How to complete this task. From the first line to the last, copy the listing exactly and omit the pictures.

** Opening Collected material block **

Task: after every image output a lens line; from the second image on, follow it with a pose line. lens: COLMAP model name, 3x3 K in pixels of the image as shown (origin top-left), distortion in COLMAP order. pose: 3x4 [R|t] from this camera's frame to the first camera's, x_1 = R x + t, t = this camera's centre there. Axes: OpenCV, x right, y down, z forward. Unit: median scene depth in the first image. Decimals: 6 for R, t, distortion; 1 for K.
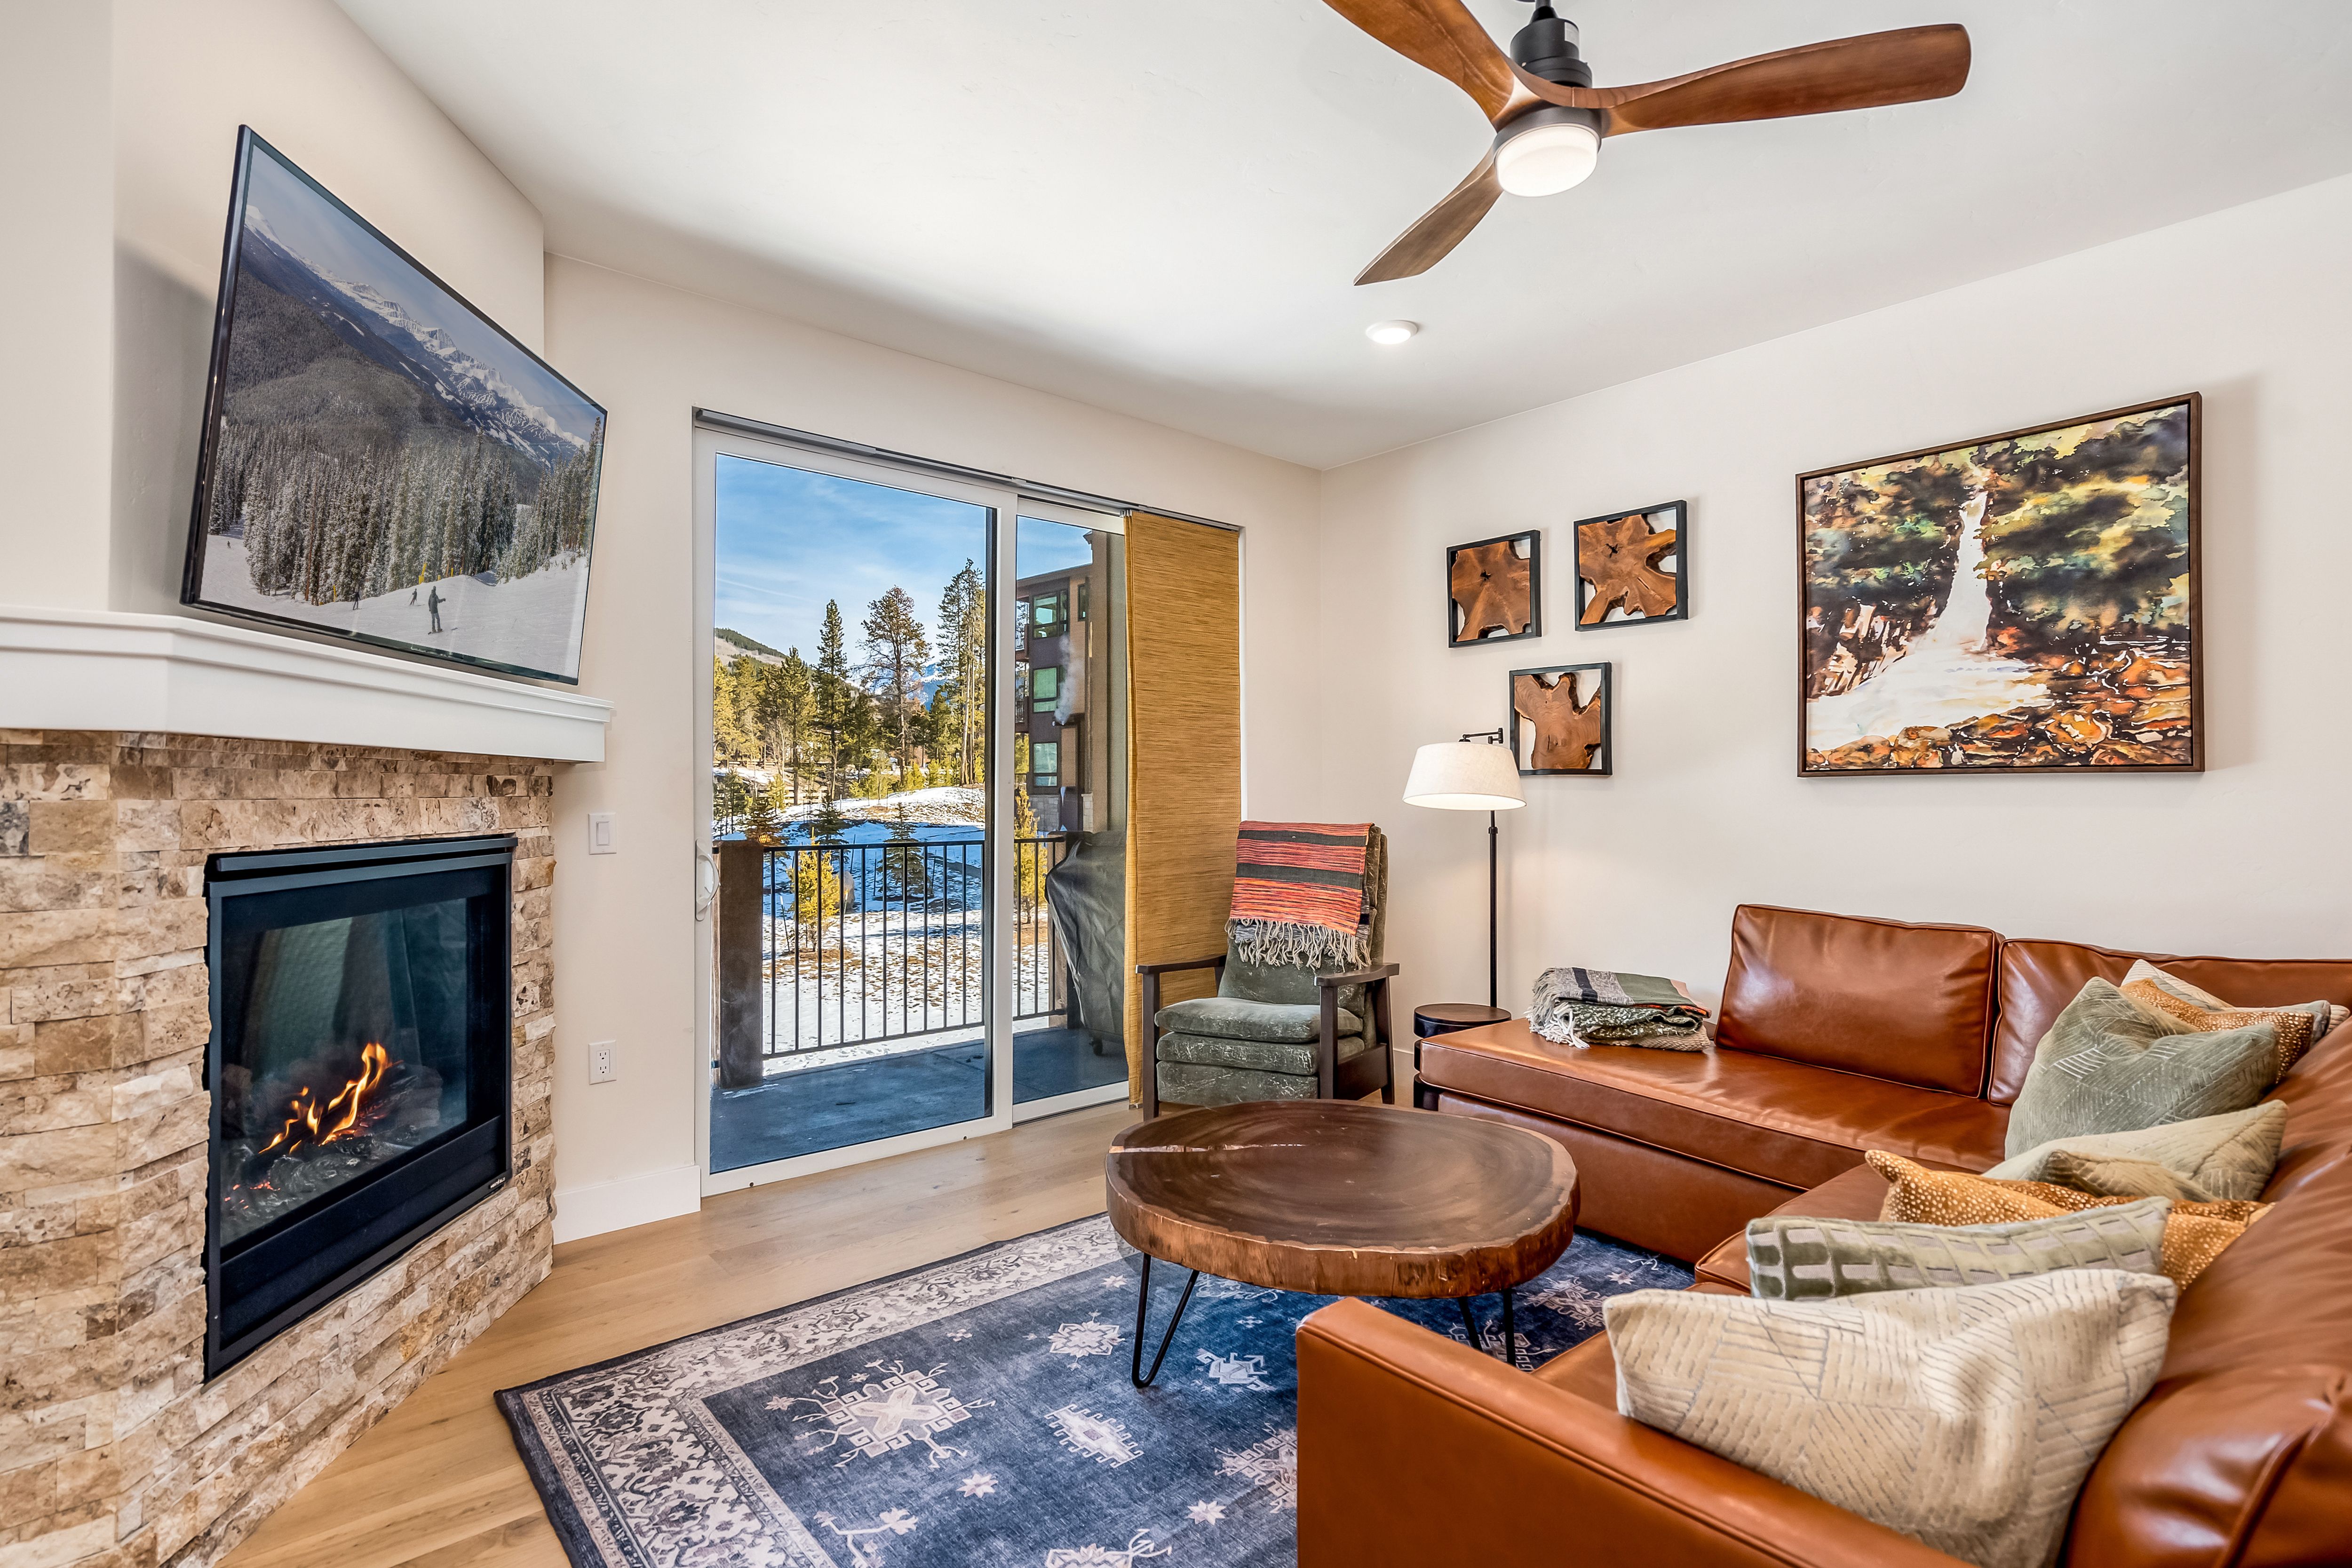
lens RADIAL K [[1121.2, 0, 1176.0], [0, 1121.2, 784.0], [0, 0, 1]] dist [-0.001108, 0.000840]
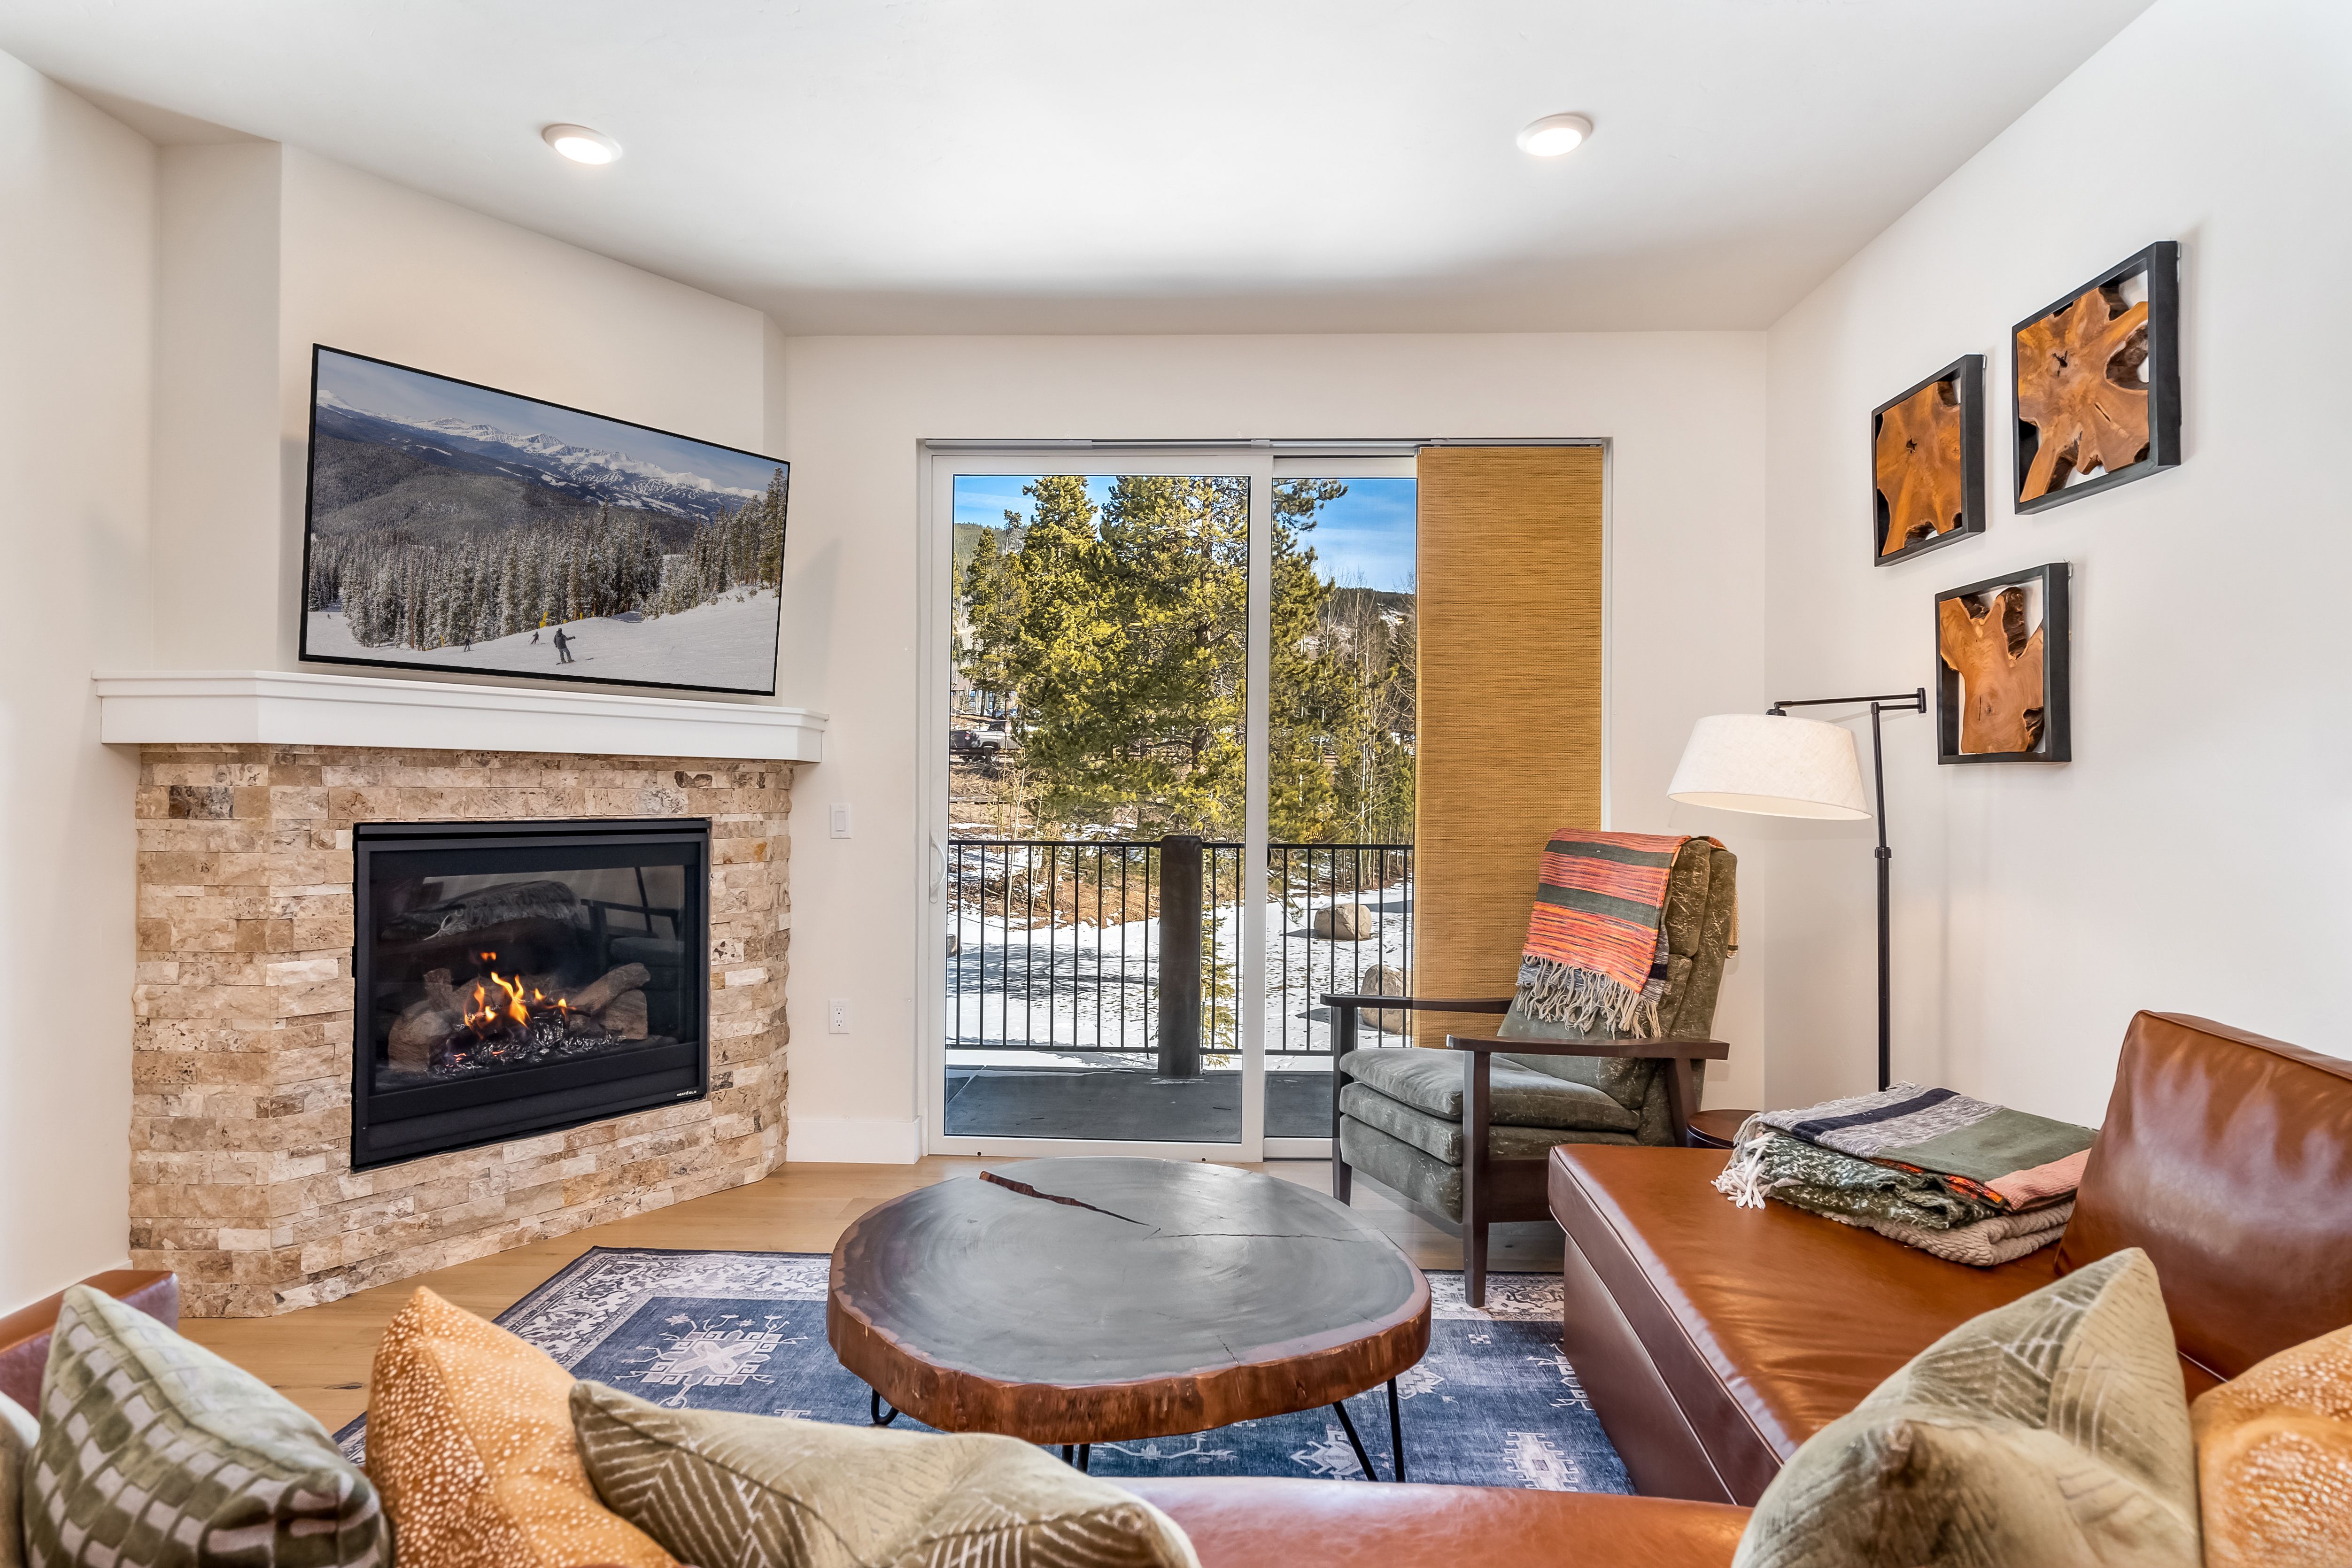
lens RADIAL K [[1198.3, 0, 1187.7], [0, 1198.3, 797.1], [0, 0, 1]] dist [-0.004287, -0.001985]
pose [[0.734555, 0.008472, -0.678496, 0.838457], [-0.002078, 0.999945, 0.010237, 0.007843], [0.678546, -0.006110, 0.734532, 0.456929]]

** Closing Collected material block **

Answer to the exercise.
Task: after every image output a lens line; from the second image on, follow it with a pose line. lens: COLMAP model name, 3x3 K in pixels of the image as shown (origin top-left), distortion in COLMAP order. pose: 3x4 [R|t] from this camera's frame to the first camera's, x_1 = R x + t, t = this camera's centre there. Axes: OpenCV, x right, y down, z forward. Unit: median scene depth in the first image. Decimals: 6 for R, t, distortion; 1 for K.
lens RADIAL K [[1121.2, 0, 1176.0], [0, 1121.2, 784.0], [0, 0, 1]] dist [-0.001108, 0.000840]
lens RADIAL K [[1198.3, 0, 1187.7], [0, 1198.3, 797.1], [0, 0, 1]] dist [-0.004287, -0.001985]
pose [[0.734555, 0.008472, -0.678496, 0.838457], [-0.002078, 0.999945, 0.010237, 0.007843], [0.678546, -0.006110, 0.734532, 0.456929]]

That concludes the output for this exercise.